What the task requires >> Where an entry contains an image, leave the image out; restate everything else exactly.

Material for this task >>
• • • •

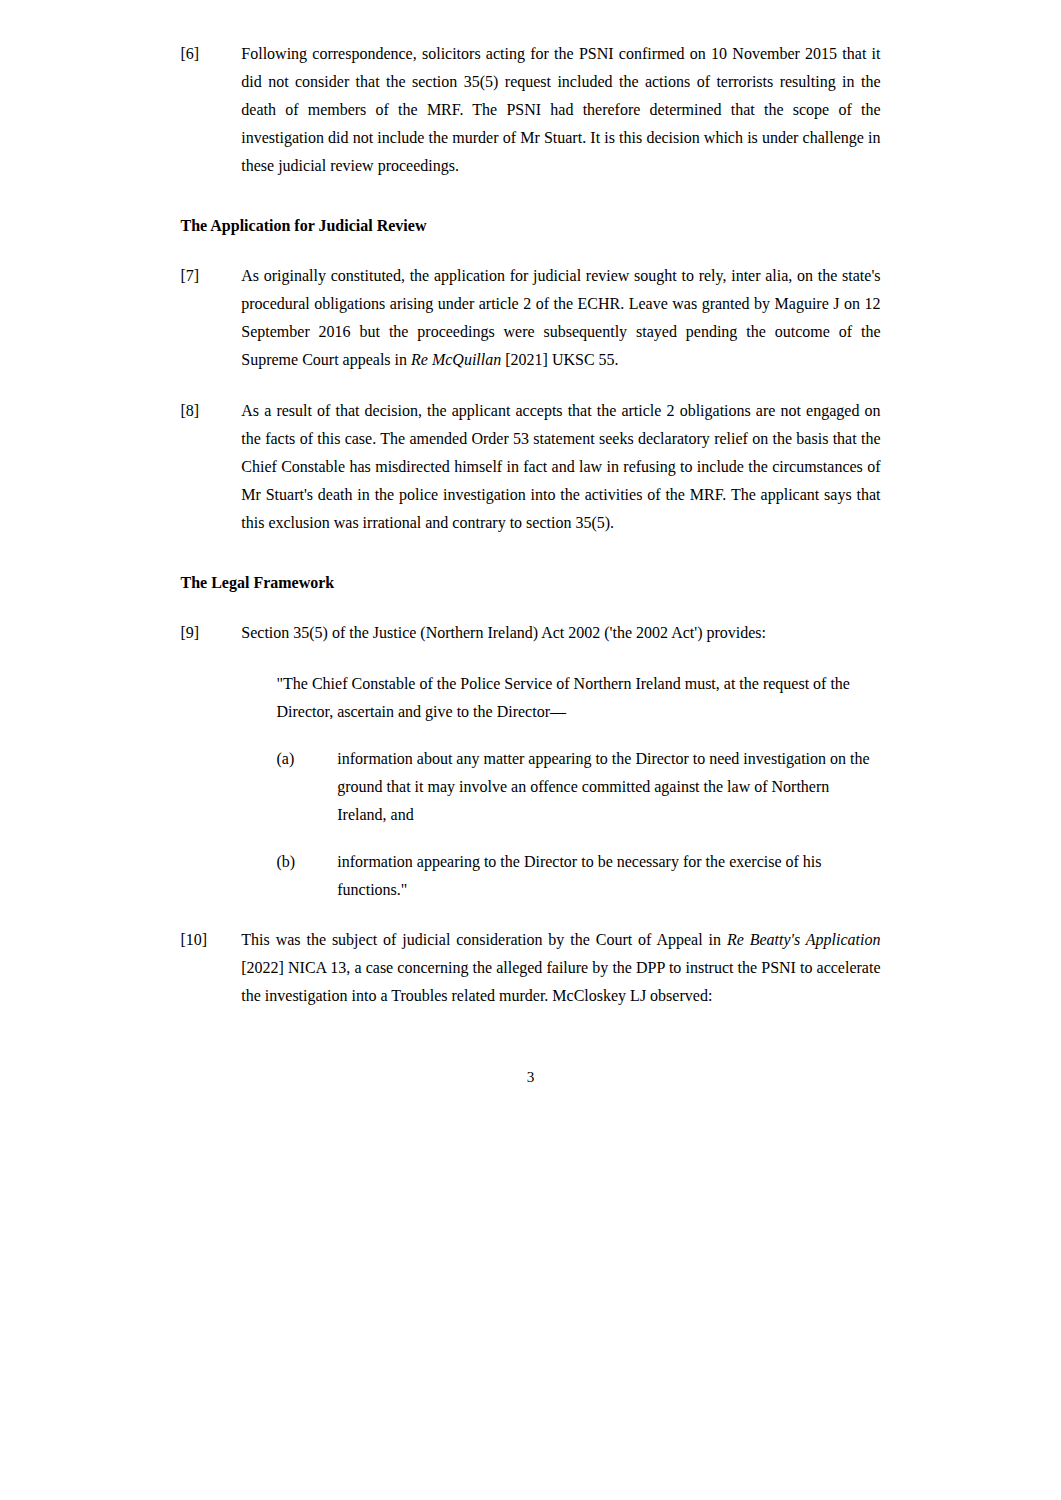[6]
Following correspondence, solicitors acting for the PSNI confirmed on 10 November 2015 that it did not consider that the section 35(5) request included the actions of terrorists resulting in the death of members of the MRF. The PSNI had therefore determined that the scope of the investigation did not include the murder of Mr Stuart. It is this decision which is under challenge in these judicial review proceedings.
The Application for Judicial Review
[7]
As originally constituted, the application for judicial review sought to rely, inter alia, on the state's procedural obligations arising under article 2 of the ECHR. Leave was granted by Maguire J on 12 September 2016 but the proceedings were subsequently stayed pending the outcome of the Supreme Court appeals in Re McQuillan [2021] UKSC 55.
[8]
As a result of that decision, the applicant accepts that the article 2 obligations are not engaged on the facts of this case. The amended Order 53 statement seeks declaratory relief on the basis that the Chief Constable has misdirected himself in fact and law in refusing to include the circumstances of Mr Stuart's death in the police investigation into the activities of the MRF. The applicant says that this exclusion was irrational and contrary to section 35(5).
The Legal Framework
[9]
Section 35(5) of the Justice (Northern Ireland) Act 2002 ('the 2002 Act') provides:
"The Chief Constable of the Police Service of Northern Ireland must, at the request of the Director, ascertain and give to the Director—
(a)
information about any matter appearing to the Director to need investigation on the ground that it may involve an offence committed against the law of Northern Ireland, and
(b)
information appearing to the Director to be necessary for the exercise of his functions."
[10]
This was the subject of judicial consideration by the Court of Appeal in Re Beatty's Application [2022] NICA 13, a case concerning the alleged failure by the DPP to instruct the PSNI to accelerate the investigation into a Troubles related murder. McCloskey LJ observed:
3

• • • •

Reply >>
[6]
Following correspondence, solicitors acting for the PSNI confirmed on 10 November 2015 that it did not consider that the section 35(5) request included the actions of terrorists resulting in the death of members of the MRF. The PSNI had therefore determined that the scope of the investigation did not include the murder of Mr Stuart. It is this decision which is under challenge in these judicial review proceedings.
The Application for Judicial Review
[7]
As originally constituted, the application for judicial review sought to rely, inter alia, on the state's procedural obligations arising under article 2 of the ECHR. Leave was granted by Maguire J on 12 September 2016 but the proceedings were subsequently stayed pending the outcome of the Supreme Court appeals in Re McQuillan [2021] UKSC 55.
[8]
As a result of that decision, the applicant accepts that the article 2 obligations are not engaged on the facts of this case. The amended Order 53 statement seeks declaratory relief on the basis that the Chief Constable has misdirected himself in fact and law in refusing to include the circumstances of Mr Stuart's death in the police investigation into the activities of the MRF. The applicant says that this exclusion was irrational and contrary to section 35(5).
The Legal Framework
[9]
Section 35(5) of the Justice (Northern Ireland) Act 2002 ('the 2002 Act') provides:
"The Chief Constable of the Police Service of Northern Ireland must, at the request of the Director, ascertain and give to the Director—
(a)
information about any matter appearing to the Director to need investigation on the ground that it may involve an offence committed against the law of Northern Ireland, and
(b)
information appearing to the Director to be necessary for the exercise of his functions."
[10]
This was the subject of judicial consideration by the Court of Appeal in Re Beatty's Application [2022] NICA 13, a case concerning the alleged failure by the DPP to instruct the PSNI to accelerate the investigation into a Troubles related murder. McCloskey LJ observed:
3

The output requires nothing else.